**Directions**
In the records below, find the line holding "AWS Partner Program" and the line holding "e 2021 – 30". Set down both, with every line between them, exactly.

**Data for this task**
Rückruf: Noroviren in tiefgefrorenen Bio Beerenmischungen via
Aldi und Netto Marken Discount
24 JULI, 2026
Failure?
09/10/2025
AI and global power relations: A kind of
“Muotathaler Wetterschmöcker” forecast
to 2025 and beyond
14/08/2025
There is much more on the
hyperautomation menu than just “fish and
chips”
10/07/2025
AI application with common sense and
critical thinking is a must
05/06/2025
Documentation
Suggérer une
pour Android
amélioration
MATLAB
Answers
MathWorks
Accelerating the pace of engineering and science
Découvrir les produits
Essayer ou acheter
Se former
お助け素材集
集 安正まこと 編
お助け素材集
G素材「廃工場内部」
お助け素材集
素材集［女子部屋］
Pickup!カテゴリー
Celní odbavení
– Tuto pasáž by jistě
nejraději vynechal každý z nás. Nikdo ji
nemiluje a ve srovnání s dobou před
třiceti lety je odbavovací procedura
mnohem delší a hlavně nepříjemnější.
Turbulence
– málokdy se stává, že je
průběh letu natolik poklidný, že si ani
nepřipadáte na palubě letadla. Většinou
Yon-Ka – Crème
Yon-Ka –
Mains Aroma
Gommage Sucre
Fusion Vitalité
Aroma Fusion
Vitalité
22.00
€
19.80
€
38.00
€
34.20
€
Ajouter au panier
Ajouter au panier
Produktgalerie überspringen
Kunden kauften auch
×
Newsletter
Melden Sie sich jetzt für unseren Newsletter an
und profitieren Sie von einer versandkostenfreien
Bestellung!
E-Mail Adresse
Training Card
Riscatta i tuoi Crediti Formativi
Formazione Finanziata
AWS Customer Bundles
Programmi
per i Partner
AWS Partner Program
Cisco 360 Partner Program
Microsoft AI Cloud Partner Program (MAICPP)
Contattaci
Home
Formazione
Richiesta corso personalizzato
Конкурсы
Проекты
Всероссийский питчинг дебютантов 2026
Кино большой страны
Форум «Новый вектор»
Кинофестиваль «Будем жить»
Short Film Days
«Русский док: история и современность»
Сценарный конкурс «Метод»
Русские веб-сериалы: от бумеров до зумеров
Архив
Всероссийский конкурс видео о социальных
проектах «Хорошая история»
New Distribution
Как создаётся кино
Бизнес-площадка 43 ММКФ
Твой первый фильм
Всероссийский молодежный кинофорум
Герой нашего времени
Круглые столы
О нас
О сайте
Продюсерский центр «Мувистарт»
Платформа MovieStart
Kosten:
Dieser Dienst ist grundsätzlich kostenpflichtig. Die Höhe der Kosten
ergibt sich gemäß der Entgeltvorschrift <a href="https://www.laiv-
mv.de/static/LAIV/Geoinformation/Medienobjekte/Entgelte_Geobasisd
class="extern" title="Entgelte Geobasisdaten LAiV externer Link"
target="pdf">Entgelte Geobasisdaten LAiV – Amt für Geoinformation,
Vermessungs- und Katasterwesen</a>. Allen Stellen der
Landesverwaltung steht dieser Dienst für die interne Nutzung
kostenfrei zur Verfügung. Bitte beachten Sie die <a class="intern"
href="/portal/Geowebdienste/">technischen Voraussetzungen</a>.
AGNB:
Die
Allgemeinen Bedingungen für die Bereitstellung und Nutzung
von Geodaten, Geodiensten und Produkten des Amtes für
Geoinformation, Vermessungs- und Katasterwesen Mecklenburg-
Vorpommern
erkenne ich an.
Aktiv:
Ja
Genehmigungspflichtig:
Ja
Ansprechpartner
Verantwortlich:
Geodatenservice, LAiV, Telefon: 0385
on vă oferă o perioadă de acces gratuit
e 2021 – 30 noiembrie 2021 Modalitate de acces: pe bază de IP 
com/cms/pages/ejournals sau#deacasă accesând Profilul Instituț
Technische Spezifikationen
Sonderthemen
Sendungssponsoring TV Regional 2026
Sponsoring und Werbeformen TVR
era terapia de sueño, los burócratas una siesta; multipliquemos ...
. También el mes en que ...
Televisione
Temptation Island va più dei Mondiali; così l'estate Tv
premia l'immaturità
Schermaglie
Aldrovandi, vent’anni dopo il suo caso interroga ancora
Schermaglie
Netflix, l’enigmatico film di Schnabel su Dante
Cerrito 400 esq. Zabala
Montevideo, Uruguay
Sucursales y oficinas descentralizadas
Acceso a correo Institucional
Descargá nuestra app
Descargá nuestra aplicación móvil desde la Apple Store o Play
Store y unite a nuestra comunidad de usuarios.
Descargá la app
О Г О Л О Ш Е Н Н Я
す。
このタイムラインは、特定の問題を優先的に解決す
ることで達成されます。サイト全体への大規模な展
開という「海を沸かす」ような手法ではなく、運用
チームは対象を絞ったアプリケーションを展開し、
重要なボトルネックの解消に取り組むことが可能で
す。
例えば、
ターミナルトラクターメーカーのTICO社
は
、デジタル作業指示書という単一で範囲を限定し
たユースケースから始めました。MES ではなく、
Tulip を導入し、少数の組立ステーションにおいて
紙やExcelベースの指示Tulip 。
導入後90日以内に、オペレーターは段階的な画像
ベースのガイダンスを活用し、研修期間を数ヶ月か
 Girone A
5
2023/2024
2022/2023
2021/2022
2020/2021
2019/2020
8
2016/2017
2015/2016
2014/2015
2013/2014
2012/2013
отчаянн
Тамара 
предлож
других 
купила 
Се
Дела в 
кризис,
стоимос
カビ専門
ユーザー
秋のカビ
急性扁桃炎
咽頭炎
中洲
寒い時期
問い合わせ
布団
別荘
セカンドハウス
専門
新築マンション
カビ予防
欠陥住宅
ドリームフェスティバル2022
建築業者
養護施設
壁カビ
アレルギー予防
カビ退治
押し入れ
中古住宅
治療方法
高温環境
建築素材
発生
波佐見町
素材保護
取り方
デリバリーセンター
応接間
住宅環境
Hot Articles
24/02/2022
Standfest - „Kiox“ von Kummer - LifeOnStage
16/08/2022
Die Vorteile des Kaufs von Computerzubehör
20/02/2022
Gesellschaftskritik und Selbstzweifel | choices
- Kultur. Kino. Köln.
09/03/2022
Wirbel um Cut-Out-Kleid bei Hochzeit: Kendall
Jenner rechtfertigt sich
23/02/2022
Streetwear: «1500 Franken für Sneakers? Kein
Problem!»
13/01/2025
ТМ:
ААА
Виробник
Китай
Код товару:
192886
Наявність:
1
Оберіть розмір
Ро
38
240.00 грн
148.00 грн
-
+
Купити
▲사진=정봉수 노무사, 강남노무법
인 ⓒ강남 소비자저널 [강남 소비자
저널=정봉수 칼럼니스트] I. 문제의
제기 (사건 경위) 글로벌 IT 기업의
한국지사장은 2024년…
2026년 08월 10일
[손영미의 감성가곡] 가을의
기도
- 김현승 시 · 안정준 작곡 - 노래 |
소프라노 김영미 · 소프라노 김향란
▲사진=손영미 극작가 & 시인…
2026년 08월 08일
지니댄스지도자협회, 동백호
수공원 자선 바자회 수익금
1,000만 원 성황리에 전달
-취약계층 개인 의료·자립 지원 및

**Response below**
AWS Partner Program
Cisco 360 Partner Program
Microsoft AI Cloud Partner Program (MAICPP)
Contattaci
Home
Formazione
Richiesta corso personalizzato
Конкурсы
Проекты
Всероссийский питчинг дебютантов 2026
Кино большой страны
Форум «Новый вектор»
Кинофестиваль «Будем жить»
Short Film Days
«Русский док: история и современность»
Сценарный конкурс «Метод»
Русские веб-сериалы: от бумеров до зумеров
Архив
Всероссийский конкурс видео о социальных
проектах «Хорошая история»
New Distribution
Как создаётся кино
Бизнес-площадка 43 ММКФ
Твой первый фильм
Всероссийский молодежный кинофорум
Герой нашего времени
Круглые столы
О нас
О сайте
Продюсерский центр «Мувистарт»
Платформа MovieStart
Kosten:
Dieser Dienst ist grundsätzlich kostenpflichtig. Die Höhe der Kosten
ergibt sich gemäß der Entgeltvorschrift <a href="https://www.laiv-
mv.de/static/LAIV/Geoinformation/Medienobjekte/Entgelte_Geobasisd
class="extern" title="Entgelte Geobasisdaten LAiV externer Link"
target="pdf">Entgelte Geobasisdaten LAiV – Amt für Geoinformation,
Vermessungs- und Katasterwesen</a>. Allen Stellen der
Landesverwaltung steht dieser Dienst für die interne Nutzung
kostenfrei zur Verfügung. Bitte beachten Sie die <a class="intern"
href="/portal/Geowebdienste/">technischen Voraussetzungen</a>.
AGNB:
Die
Allgemeinen Bedingungen für die Bereitstellung und Nutzung
von Geodaten, Geodiensten und Produkten des Amtes für
Geoinformation, Vermessungs- und Katasterwesen Mecklenburg-
Vorpommern
erkenne ich an.
Aktiv:
Ja
Genehmigungspflichtig:
Ja
Ansprechpartner
Verantwortlich:
Geodatenservice, LAiV, Telefon: 0385
on vă oferă o perioadă de acces gratuit
e 2021 – 30 noiembrie 2021 Modalitate de acces: pe bază de IP 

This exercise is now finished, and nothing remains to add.